Ashley Vance had a story on theregister last week about Microsoft's use of an article in Fortune Magazine to communicate a patent threat. Here's his summary paragraph:
It would seem that Microsoft now relies on the likes of Fortune to perform scoldings. The software maker, as you've no doubt heard, placed a terse article with the publication. In the piece, both Microsoft CEO Steve Ballmer and top lawyer Brad Smith go after the free/open source crowd, saying 235 Redmond patents have been violated - 42 of them in the Linux kernel, 65 in the GUI (graphical user interface), 45 in OpenOffice, 15 in e-mail and another 68 scattered across various other packages.
What caught my eye in the comments was a heading "Apologies to Flanders and Swann" which, sadly, did not live up to its billing. The one below it, however, has much to recommend it:
Posted Monday 14th May 2007 21:13 GMT
If Linux is using all this patented Mugrosoft code why are they so much better?! Apparently Mugrosoft views Linux as a threat since they would not bother unless there really is a viable business/GPL model for Linux. The sad fact is Mugrosoft is on the way out, Vista is a Blackhole, the security problems are interfering with other software releases. The gaming side of things is notably unprofitable. Visual Studio and C# are not attracting as many developers as python and php unless you count corporate shills onboard for all the freebies.

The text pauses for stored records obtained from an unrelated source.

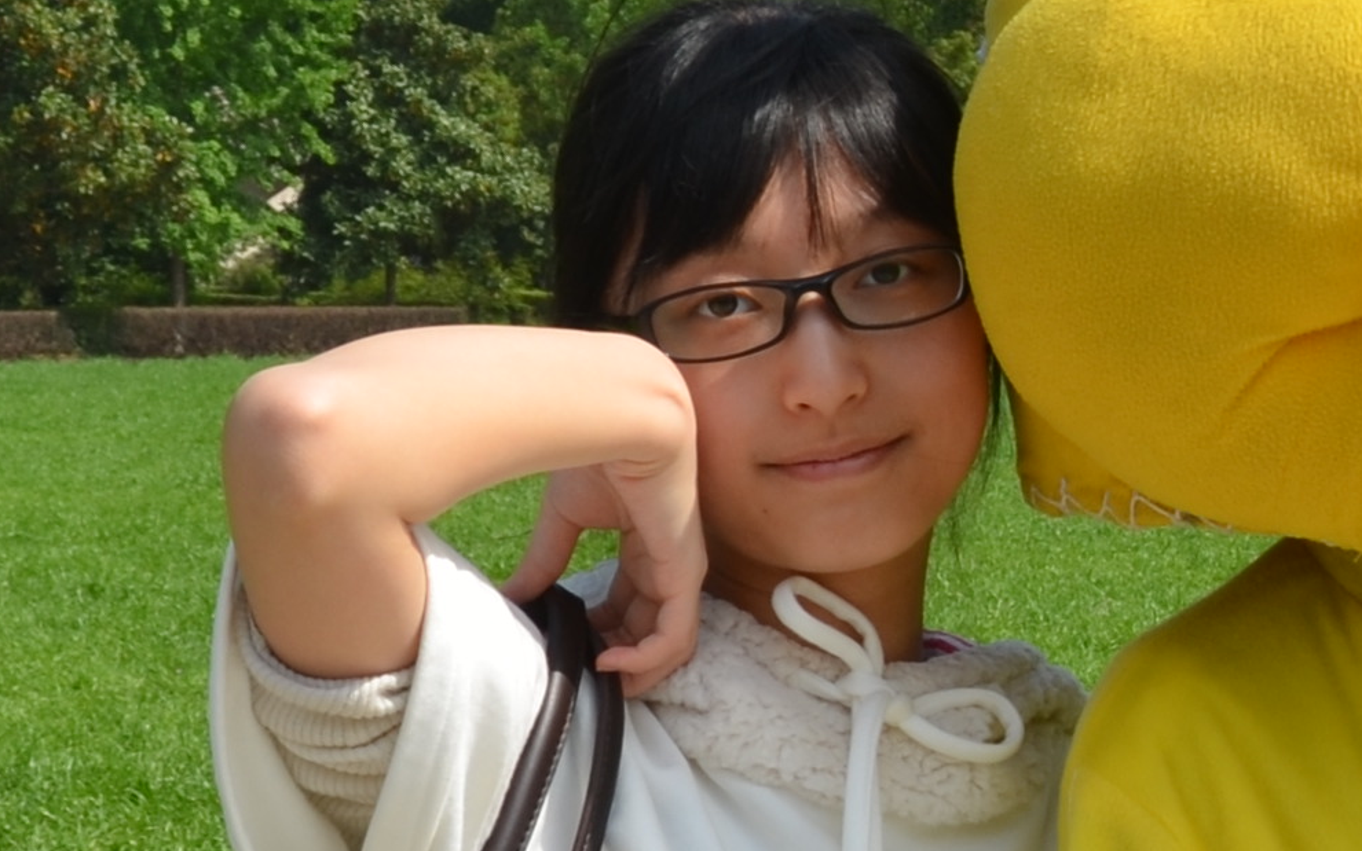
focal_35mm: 167
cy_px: 646
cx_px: 1766
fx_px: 6200
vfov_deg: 7.8
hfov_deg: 12.2
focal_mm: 22
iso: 100
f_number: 9
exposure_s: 1/320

Mugrosoft Server software is apparently working now but with this kind of irresponsible market behavior why would an IT department spend the cash to become dependent on the unwieldy and seemingly abusive Mugrosoft model of programming and corporate bullying?
I liked this for two main reasons: first, it's true that I'm not big fan of "Windoze" but "Mugrosoft" has appeal - and not least because I can forcibly mis-pronounce it as "mugyourself." Secondly, I was intrigued because the mistake he makes in the first sentence - confusing patent infringement with code copying - is interesting. Is this just sloppy thinking or an off-shoot of what I see as the Groklaw campaign to misrepresent the SCO case to its constituency?
Equally hilarious in the mouth meets foot category were Torvald's comments as reported by information week in which he first asserts that all the fundamental OS design work was done well before both Linux and Windows, and then contradicts his own logic by asserting that any Microsoft patents revealed by Microsoft could be worked around in the code.
All irony aside, however, I think people are missing the big picture here - many of Microsoft's recent actions respond to a strategic threat: that posed by Red Hat's support for the Gelernter inspired interface on the $150, hundred dollar laptop. When Red Hat announced OLPC support Microsoft lowered third world Windows prices, various Wintel hardware contractors raised prices to the laptop project (and lowered them for Intel's non lifestreams based "classmate"), and now Microsoft is again rattling the patent sabre - why? because both sides are taking hostages as they face off over whether or not to bring Lifestreams to the market.
And that's important, because Lifestreams is simply better: not another GUI on the MacOS, KDE, or Windows model, but a better interface idea expressed quite differently - and were it to come to the mass market it could easily blow Windows away - and take Microsoft's strategy of letting Apple educate the market and then selling a me-too version to the masses with it.